Few UK rappers push the sonic boundaries quite like Little Simz. Since her 2015 debut album, the North London maestro has exhibited viable candour, a dexterous pen, an ambition to work with production rather than beats, and talent that extends beyond music. “What happened to the content? What you saying? / You can tell that Simbi isn’t playing”, she declared on her 2015 track “Full or Empty”. Since then, Simz has carefully refined her product, harvesting the potential on 2019’s GREY Area, a brazen record that covered multiple bases in ten tracks and propelled her into the spotlight. With a rollout that stretches back to April, Simz’s latest album aims to double down on its robust singles.
With plenty tales to tell, Sometimes I Might Be Introvert knows exactly how to turn the page in Little Simz’s career, assured in its grandeur and quest to feed exactly what British hip hop needs.
Forever revealing in her music, Little Simz peels back further layers that grants new depth to the listener. Nearly double the runtime of GREY Area, the minimalism has been traded for an expansive experience, immersed in colour that is virtually day and night to the sound of the 2019 effort. Sometimes I Might Be Introvert retains the array of production to compliment various aspects of her personality, also led by improved songwriting, sharp album sequencing, and clarity in rather intimate subject matter. “I sit and listen to my old shit like damn, all it took was patience”, she admits on “How Did You Get Here”, validating her artistic journey and strive for perfection.
Conceptually, SIMBI draws closely from her 2016 sophomore, Stillness in Wonderland. An album that referenced the novel Alice in Wonderland and its Disney adaptations, SIMBI also creates a fantasy world through its similar use of interludes and dreamy production in a quest to find the best version of herself.
SIMBI sets its commanding intent from the opener, “Introvert”. Though timid in name, the track screams head honcho, its booming horns signalling the presence of royalty in the building. One lyric sets up and summarises the purpose of the album: “Simz the artist or Simbi the person? / To you I’m smiling but really I’m hurting”. Among the 19 tracks are songs that articulate her introversion, contrasted by songs that manifest her extroversion – the latter where she is smiling, and the former where she is hurting. It makes for an album that shows Little Simz wearing her heart on her sleeve, more than any other rapper has this year.
Across the record, Little Simz puts a great emphasis on the ‘sometimes’ in the album’s title. Her extroversion calls for tracks filled with confidence; chest out, ready to face any challenge. “Speed” channels the attitude of GREY Area‘s “Boss”, referencing the song while promoting her rapping ability. “Rollin Stone” is the peak of Simz’s cockiness, which is the closest we get to hear the rapper on trap production. On “Standing Ovation”, Simz demands praise for her talent and accomplishments, though considers why she yearns for such approval in the first place (“Why the desperate need to be remembered? / Everybody knowing what you’ve done, how far you’ve come / I’m guilty, it’s a little self-centred”). Little Simz has never sound so assured in her abilities, as smug as it may seem to unfamiliar ears.

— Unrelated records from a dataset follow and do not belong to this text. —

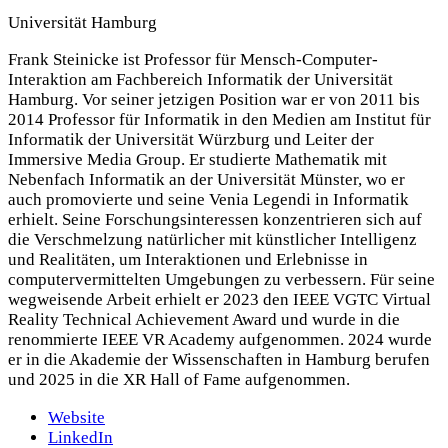
Universität Hamburg
Frank Steinicke ist Professor für Mensch-Computer-
Interaktion am Fachbereich Informatik der Universität
Hamburg. Vor seiner jetzigen Position war er von 2011 bis
2014 Professor für Informatik in den Medien am Institut für
Informatik der Universität Würzburg und Leiter der
Immersive Media Group. Er studierte Mathematik mit
Nebenfach Informatik an der Universität Münster, wo er
auch promovierte und seine Venia Legendi in Informatik
erhielt. Seine Forschungsinteressen konzentrieren sich auf
die Verschmelzung natürlicher mit künstlicher Intelligenz
und Realitäten, um Interaktionen und Erlebnisse in
computervermittelten Umgebungen zu verbessern. Für seine
wegweisende Arbeit erhielt er 2023 den IEEE VGTC Virtual
Reality Technical Achievement Award und wurde in die
renommierte IEEE VR Academy aufgenommen. 2024 wurde
er in die Akademie der Wissenschaften in Hamburg berufen
und 2025 in die XR Hall of Fame aufgenommen.
Website
LinkedIn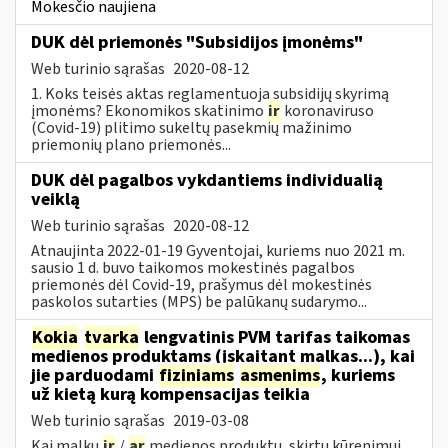
Mokesčio naujiena
DUK dėl priemonės "Subsidijos įmonėms"
Web turinio sąrašas
2020-08-12
1. Koks teisės aktas reglamentuoja subsidijų skyrimą
įmonėms? Ekonomikos skatinimo
ir
koronaviruso
(Covid-19) plitimo sukeltų pasekmių mažinimo
priemonių plano priemonės...
DUK dėl pagalbos vykdantiems individualią
veiklą
Web turinio sąrašas
2020-08-12
Atnaujinta 2022-01-19 Gyventojai, kuriems nuo 2021 m.
sausio 1 d. buvo taikomos mokestinės pagalbos
priemonės dėl Covid-19, prašymus dėl mokestinės
paskolos sutarties (MPS) be palūkanų sudarymo...
Kokia
tvarka
lengvatinis PVM tarifas taikomas
medienos produktams (įskaitant malkas...), kai
jie parduodami
fiziniams
asmenims
, kuriems
už kietą kurą kompensacijas teikia
Web turinio sąrašas
2019-03-08
Kai malkų
ir
/
ar
medienos produktų, skirtų kūrenimui,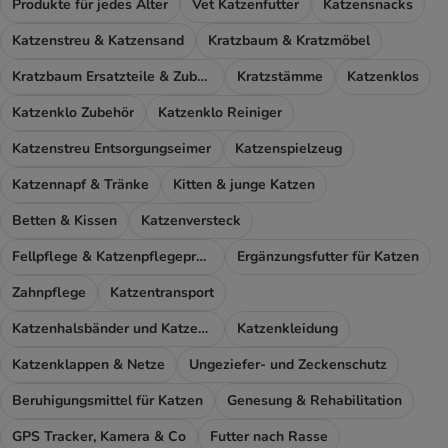
Produkte für jedes Alter
Vet Katzenfutter
Katzensnacks
Katzenstreu & Katzensand
Kratzbaum & Kratzmöbel
Kratzbaum Ersatzteile & Zubehör
Kratzstämme
Katzenklos
Katzenklo Zubehör
Katzenklo Reiniger
Katzenstreu Entsorgungseimer
Katzenspielzeug
Katzennapf & Tränke
Kitten & junge Katzen
Betten & Kissen
Katzenversteck
Fellpflege & Katzenpflegeprodukte
Ergänzungsfutter für Katzen
Zahnpflege
Katzentransport
Katzenhalsbänder und Katzengeschirr
Katzenkleidung
Katzenklappen & Netze
Ungeziefer- und Zeckenschutz
Beruhigungsmittel für Katzen
Genesung & Rehabilitation
GPS Tracker, Kamera & Co
Futter nach Rasse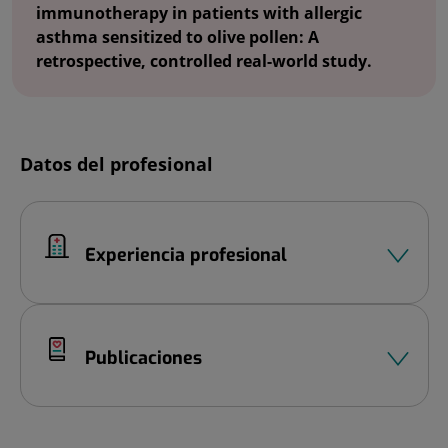
immunotherapy in patients with allergic
asthma sensitized to olive pollen: A
retrospective, controlled real-world study.
Datos del profesional
Experiencia profesional
Publicaciones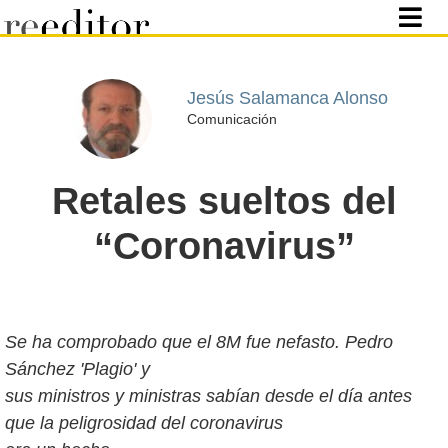
Jesús Salamanca Alonso
Comunicación
Retales sueltos del
“Coronavirus”
Se ha comprobado que el 8M fue nefasto. Pedro
Sánchez 'Plagio' y
sus ministros y ministras sabían desde el día antes
que la peligrosidad del coronavirus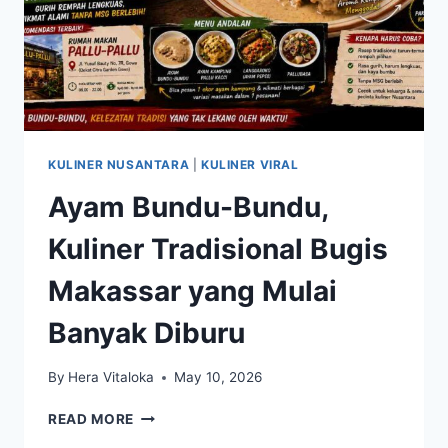
KULINER NUSANTARA
|
KULINER VIRAL
Ayam Bundu-Bundu,
Kuliner Tradisional Bugis
Makassar yang Mulai
Banyak Diburu
By
Hera Vitaloka
May 10, 2026
AYAM
READ MORE
BUNDU-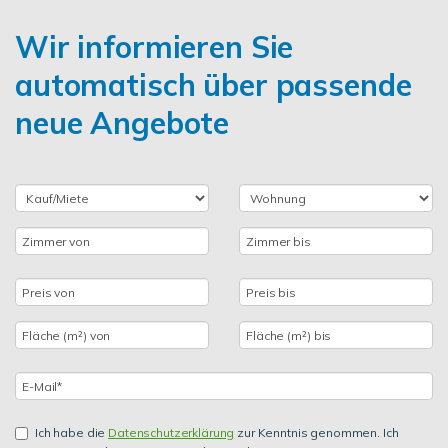
Wir informieren Sie
automatisch über passende
neue Angebote
Ich habe die
Datenschutzerklärung
zur Kenntnis genommen. Ich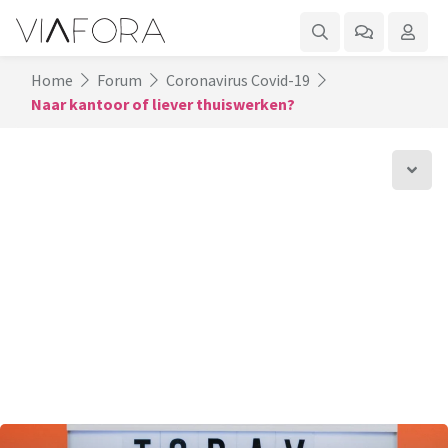
Home
Forum
Coronavirus Covid-19
Naar kantoor of liever thuiswerken?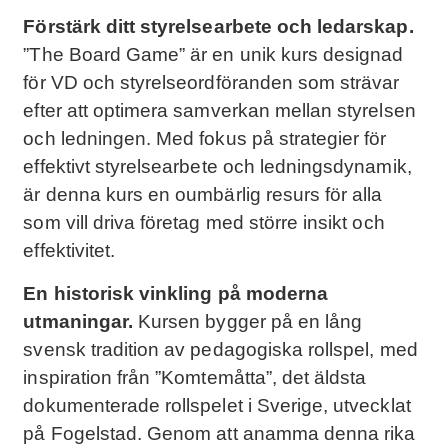
Förstärk ditt styrelsearbete och ledarskap.
”The Board Game” är en unik kurs designad
för VD
och styrelseordföranden som strävar
efter att optimera samverkan mellan styrelsen
och ledningen. Med fokus på strategier för
effektivt styrelsearbete och ledningsdynamik,
är denna kurs en oumbärlig resurs för alla
som vill driva företag med större insikt och
effektivitet.
En historisk vinkling på moderna
utmaningar.
Kursen bygger på en lång
svensk tradition av pedagogiska rollspel, med
inspiration från ”Komtemåtta”, det äldsta
dokumenterade rollspelet i Sverige, utvecklat
på Fogelstad. Genom att anamma denna rika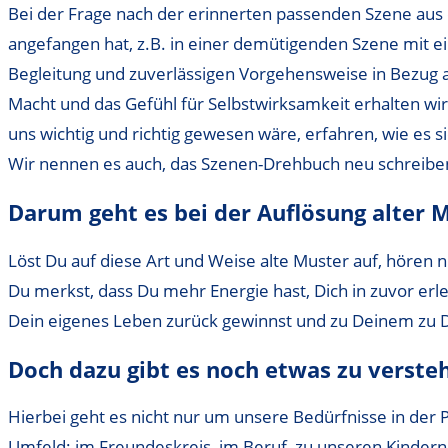
Bei der Frage nach der erinnerten passenden Szene aus d
angefangen hat, z.B. in einer demütigenden Szene mit e
Begleitung und zuverlässigen Vorgehensweise in Bezug au
Macht und das Gefühl für Selbstwirksamkeit erhalten wir
uns wichtig und richtig gewesen wäre, erfahren, wie es 
Wir nennen es auch, das Szenen-Drehbuch neu schreibe
Darum geht es bei der Auflösung alter 
Löst Du auf diese Art und Weise alte Muster auf, hören 
Du merkst, dass Du mehr Energie hast, Dich in zuvor erl
Dein eigenes Leben zurück gewinnst und zu Deinem zu Dir
Doch dazu gibt es noch etwas zu verste
Hierbei geht es nicht nur um unsere Bedürfnisse in der
Umfeld: im Freundeskreis, im Beruf, zu unseren Kinder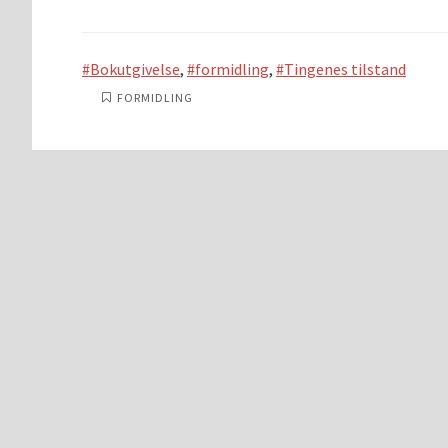
Bokutgivelse
,
formidling
,
Tingenes tilstand
FORMIDLING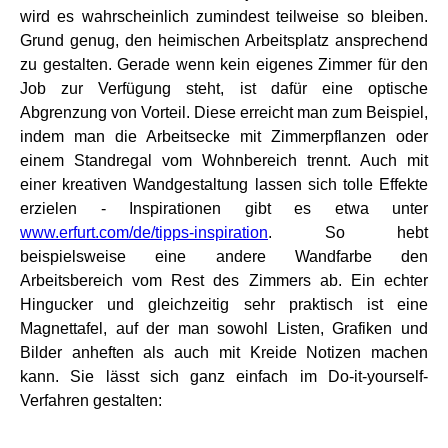
wird es wahrscheinlich zumindest teilweise so bleiben.
Grund genug, den heimischen Arbeitsplatz ansprechend
zu gestalten. Gerade wenn kein eigenes Zimmer für den
Job zur Verfügung steht, ist dafür eine optische
Abgrenzung von Vorteil. Diese erreicht man zum Beispiel,
indem man die Arbeitsecke mit Zimmerpflanzen oder
einem Standregal vom Wohnbereich trennt. Auch mit
einer kreativen Wandgestaltung lassen sich tolle Effekte
erzielen - Inspirationen gibt es etwa unter
www.erfurt.com/de/tipps-inspiration
. So hebt
beispielsweise eine andere Wandfarbe den
Arbeitsbereich vom Rest des Zimmers ab. Ein echter
Hingucker und gleichzeitig sehr praktisch ist eine
Magnettafel, auf der man sowohl Listen, Grafiken und
Bilder anheften als auch mit Kreide Notizen machen
kann. Sie lässt sich ganz einfach im Do-it-yourself-
Verfahren gestalten: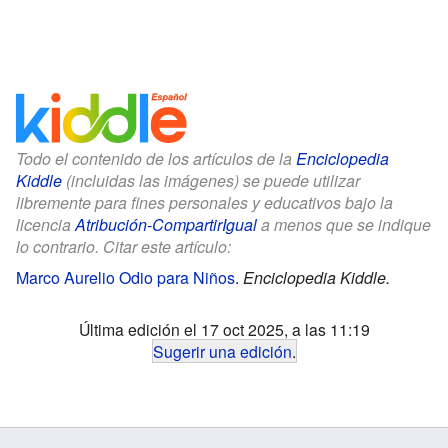
Todo el contenido de los artículos de la
Enciclopedia
Kiddle
(incluidas las imágenes) se puede utilizar
libremente para fines personales y educativos bajo la
licencia
Atribución-CompartirIgual
a menos que se indique
lo contrario. Citar este artículo:
Marco Aurelio Odio para Niños
.
Enciclopedia Kiddle.
Última edición el 17 oct 2025, a las 11:19
Sugerir una edición
.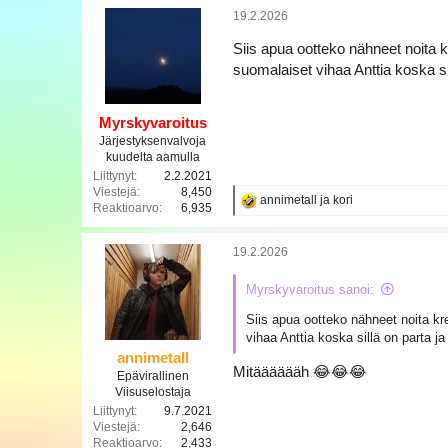
19.2.2026
Siis apua ootteko nähneet noita k
suomalaiset vihaa Anttia koska sil
Myrskyvaroitus
Järjestyksenvalvoja
kuudelta aamulla
Liittynyt
2.2.2021
Viestejä
8,450
R
annimetall
ja
kori
Reaktioarvo
6,935
e
a
k
19.2.2026
t
i
Myrskyvaroitus sanoi:
o
t
Siis apua ootteko nähneet noita kr
:
vihaa Anttia koska sillä on parta ja
annimetall
Mitääääääh 😂😂😂
Epävirallinen
Viisuselostaja
Liittynyt
9.7.2021
Viestejä
2,646
Reaktioarvo
2,433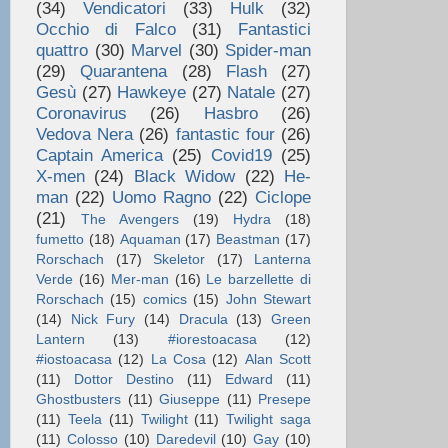
(34)
Vendicatori
(33)
Hulk
(32)
Occhio di Falco
(31)
Fantastici
quattro
(30)
Marvel
(30)
Spider-man
(29)
Quarantena
(28)
Flash
(27)
Gesù
(27)
Hawkeye
(27)
Natale
(27)
Coronavirus
(26)
Hasbro
(26)
Vedova Nera
(26)
fantastic four
(26)
Captain America
(25)
Covid19
(25)
X-men
(24)
Black Widow
(22)
He-
man
(22)
Uomo Ragno
(22)
Ciclope
(21)
The Avengers
(19)
Hydra
(18)
fumetto
(18)
Aquaman
(17)
Beastman
(17)
Rorschach
(17)
Skeletor
(17)
Lanterna
Verde
(16)
Mer-man
(16)
Le barzellette di
Rorschach
(15)
comics
(15)
John Stewart
(14)
Nick Fury
(14)
Dracula
(13)
Green
Lantern
(13)
#iorestoacasa
(12)
#iostoacasa
(12)
La Cosa
(12)
Alan Scott
(11)
Dottor Destino
(11)
Edward
(11)
Ghostbusters
(11)
Giuseppe
(11)
Presepe
(11)
Teela
(11)
Twilight
(11)
Twilight saga
(11)
Colosso
(10)
Daredevil
(10)
Gay
(10)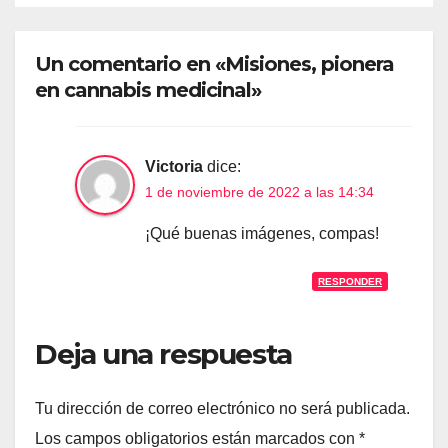
Un comentario en «Misiones, pionera
en cannabis medicinal»
Victoria
dice:
1 de noviembre de 2022 a las 14:34
¡Qué buenas imágenes, compas!
RESPONDER
Deja una respuesta
Tu dirección de correo electrónico no será publicada.
Los campos obligatorios están marcados con
*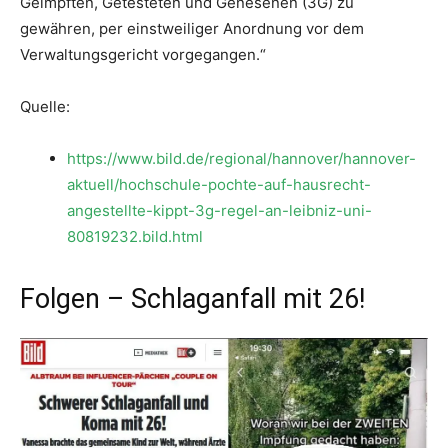
Geimpften, Getesteten und Genesenen (3G) zu
gewähren, per einstweiliger Anordnung vor dem
Verwaltungsgericht vorgegangen.“
Quelle:
https://www.bild.de/regional/hannover/hannover-
aktuell/hochschule-pochte-auf-hausrecht-
angestellte-kippt-3g-regel-an-leibniz-uni-
80819232.bild.html
Folgen – Schlaganfall mit 26!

Entirely produced by close friend and collaborator, Inflo, new landscapes are unlocked to form the grandeur. Palatial strings, choirs and orchestras are recruited across SIMBI, perhaps allowing Simz execute the early visions of Stillness in Wonderland now that she has the resources. Which is why from a pure musical point, SIMBI is one of the best-produced albums of the year. It is velvet to the ears, yet no piece is fabricated.
SIMBI is Little Simz’s most personal work yet, her words effortlessly connecting on an emotional scale as if you are turning pages on her diary. “I Love You, I Hate You” explores the push-and-pull relationship with her estranged father, tugging with the indecision of her feelings (“My ego won’t fully allow me to say that I miss you / A woman who hasn’t confronted all her daddy issues”). “Little Q” is rapped from the perspective of a male cousin who’s ties to the streets led to being stabbed and put in a coma, using the story to touch on the damaging effects of broken families and failures of society. Closing track “Miss Understood” dives into the tough relationship between Simz and her sister, accompanied by sugary keys and a genuine intent to reconnect. Family can be complicated, and SIMBI touches these realities impartially.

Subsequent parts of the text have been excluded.